While the debate rages on about gay marriage between those without a brain and those without backbone, it is nice to hear that Maine is moving toward marriage equality. Isn't that a nice word? Equality. Not separate but equal. I know it will happen. It is inevitable. It will be a slow process but it will come as we wait for each little pocket of Americana to wake from their religious stupor and do what is right for all American citizens. I honestly believe that the eyes of many Americans have now been opened with the passage of Prop 8. They now know the danger that religious forces pose. They have seen the ugly side, pass the nativity displays and the cake walks. Every American with a brain and a grasp of what true freedom means will not allow it to happen again. It is up to the LGBT community to keep the truth out there. To put faces with the movement, real people, real families. We still should have ads on the air across the country as well as the on the internet. It is too easy to forget or become complacent without reminders. We need to press forward while the momentum is still at our backs. As new information about religious cover ups, special treatments, abuses and misdeeds come to light, we need it to be shown to the American public. Make the "church" the enemy with their own deeds. We won't have to use lies as they did against us, their truths, their actions are much more frightening than anything we could manufacture. The LGBT community should be constantly reminding middle America what is really at stake: The American way of life, the pursuit of happiness and the promise of freedom from religious oppression. That is why this country was founded.

2 comments:

Sam said...

Amen, Brother UltraDave.

Steven and i give so much money every year to the usual GLBT organizations / lobbies... i really hope it is going to good use. I do share your hope that we are at a true turning point now.

We need to throw a strong, harsh light on this turning point, the same way the sit-ins and boycotts in the south illuminated apartheid there that the rest of the country did not agree with. Especially after WWII, most Americans truly saw African Americans as their equals--on the battlefield, in the factory, in schools..
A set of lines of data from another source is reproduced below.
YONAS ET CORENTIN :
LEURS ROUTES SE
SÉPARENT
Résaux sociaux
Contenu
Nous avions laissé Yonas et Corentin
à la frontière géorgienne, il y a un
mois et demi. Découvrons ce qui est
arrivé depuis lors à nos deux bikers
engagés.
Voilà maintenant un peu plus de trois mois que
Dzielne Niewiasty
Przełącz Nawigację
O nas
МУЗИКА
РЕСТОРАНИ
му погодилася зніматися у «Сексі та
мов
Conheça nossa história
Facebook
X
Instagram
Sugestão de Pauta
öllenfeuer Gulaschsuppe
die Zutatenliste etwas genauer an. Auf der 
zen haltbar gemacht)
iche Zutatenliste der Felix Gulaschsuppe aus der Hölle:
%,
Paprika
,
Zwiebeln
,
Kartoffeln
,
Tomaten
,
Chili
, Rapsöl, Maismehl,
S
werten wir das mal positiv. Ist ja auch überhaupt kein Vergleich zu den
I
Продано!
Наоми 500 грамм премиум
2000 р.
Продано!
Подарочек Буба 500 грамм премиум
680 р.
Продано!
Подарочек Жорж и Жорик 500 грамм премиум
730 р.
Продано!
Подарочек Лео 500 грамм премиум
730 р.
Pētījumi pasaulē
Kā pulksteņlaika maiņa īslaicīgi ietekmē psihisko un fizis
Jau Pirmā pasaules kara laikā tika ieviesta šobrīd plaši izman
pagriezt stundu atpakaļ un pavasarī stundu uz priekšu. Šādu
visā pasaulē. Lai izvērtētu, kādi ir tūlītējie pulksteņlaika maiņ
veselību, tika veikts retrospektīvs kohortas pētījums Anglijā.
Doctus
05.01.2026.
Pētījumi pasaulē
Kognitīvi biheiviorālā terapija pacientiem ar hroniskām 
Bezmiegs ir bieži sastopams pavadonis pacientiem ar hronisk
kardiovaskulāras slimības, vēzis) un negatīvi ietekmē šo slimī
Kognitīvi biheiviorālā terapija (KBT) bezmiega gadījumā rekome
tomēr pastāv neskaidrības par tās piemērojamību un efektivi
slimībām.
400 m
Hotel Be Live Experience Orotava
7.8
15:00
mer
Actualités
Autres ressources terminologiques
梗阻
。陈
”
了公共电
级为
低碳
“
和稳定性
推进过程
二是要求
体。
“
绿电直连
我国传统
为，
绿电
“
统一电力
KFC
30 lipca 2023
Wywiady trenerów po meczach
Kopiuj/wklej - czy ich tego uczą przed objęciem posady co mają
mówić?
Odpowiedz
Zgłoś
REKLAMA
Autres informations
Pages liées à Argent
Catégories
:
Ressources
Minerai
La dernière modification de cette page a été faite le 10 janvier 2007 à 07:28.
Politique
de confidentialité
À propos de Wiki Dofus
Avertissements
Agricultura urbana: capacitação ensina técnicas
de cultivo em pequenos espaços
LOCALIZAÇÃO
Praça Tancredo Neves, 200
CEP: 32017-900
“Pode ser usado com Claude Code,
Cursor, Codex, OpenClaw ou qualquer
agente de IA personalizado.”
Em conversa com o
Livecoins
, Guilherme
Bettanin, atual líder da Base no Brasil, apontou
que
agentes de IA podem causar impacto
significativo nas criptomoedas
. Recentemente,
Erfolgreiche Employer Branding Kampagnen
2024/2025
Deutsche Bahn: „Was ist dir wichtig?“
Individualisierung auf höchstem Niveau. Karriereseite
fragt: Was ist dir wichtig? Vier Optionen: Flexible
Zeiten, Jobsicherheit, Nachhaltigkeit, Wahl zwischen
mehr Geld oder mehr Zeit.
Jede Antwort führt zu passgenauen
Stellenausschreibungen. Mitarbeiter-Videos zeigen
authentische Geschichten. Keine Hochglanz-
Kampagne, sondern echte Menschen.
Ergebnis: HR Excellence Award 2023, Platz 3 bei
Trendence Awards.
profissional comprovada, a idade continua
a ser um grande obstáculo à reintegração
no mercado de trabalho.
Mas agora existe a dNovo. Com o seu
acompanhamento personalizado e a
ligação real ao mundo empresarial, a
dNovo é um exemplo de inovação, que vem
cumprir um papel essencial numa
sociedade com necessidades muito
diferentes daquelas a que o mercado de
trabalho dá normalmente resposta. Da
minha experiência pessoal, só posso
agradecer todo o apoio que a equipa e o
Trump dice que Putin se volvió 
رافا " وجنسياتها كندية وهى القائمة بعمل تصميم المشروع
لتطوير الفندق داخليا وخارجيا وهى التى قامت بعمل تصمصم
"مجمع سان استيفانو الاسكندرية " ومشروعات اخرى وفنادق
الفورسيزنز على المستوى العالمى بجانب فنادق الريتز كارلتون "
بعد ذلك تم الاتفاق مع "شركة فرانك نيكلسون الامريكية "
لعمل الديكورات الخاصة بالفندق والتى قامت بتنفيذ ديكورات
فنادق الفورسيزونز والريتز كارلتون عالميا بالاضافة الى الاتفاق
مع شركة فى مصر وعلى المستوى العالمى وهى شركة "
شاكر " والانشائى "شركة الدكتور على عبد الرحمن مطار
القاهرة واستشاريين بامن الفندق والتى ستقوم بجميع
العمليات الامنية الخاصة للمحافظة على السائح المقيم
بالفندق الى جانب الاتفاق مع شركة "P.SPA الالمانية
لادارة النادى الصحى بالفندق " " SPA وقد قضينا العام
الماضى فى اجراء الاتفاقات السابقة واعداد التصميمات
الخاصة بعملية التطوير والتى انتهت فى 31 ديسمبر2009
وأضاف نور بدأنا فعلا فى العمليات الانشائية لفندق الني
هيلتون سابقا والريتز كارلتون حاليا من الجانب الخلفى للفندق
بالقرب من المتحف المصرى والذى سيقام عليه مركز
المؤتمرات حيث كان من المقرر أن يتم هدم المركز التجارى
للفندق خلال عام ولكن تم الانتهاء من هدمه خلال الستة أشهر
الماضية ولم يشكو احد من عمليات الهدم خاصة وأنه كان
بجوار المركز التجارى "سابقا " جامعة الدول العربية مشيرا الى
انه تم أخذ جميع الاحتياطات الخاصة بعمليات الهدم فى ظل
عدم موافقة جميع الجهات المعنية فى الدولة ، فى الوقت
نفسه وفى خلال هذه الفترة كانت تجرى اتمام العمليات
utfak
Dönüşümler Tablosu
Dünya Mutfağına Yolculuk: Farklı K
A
I wish i could come up with the creative answer. "A Day Without Gay" back in December certainly was NOT it.

If we could brainstorm with Martin Luther King and Rosa Parks and Ghandi all all kinds of dead folks, what would they advise us to do??

We should write a play based on that premise.

Richard said...

Nicely said, Dave. As the above comment, I was heartened at Stonewall II - all the rallies and protests immediately after Nov 4th. That was great to see and experience.

As to "next steps" - I think that is up to each community. But I hope gays and lesbians everywhere are strategizing about ways to be visible and vocal in 2009 - in their hometowns.

It is easy to march in Washington DC or to act gay in San Francsico. It is more difficult to have "kiss in" at your local mall or to write personal letters of your GLBT experiences to your local paper. But this will change in the USA locally. We have to get out there and be seen and heard.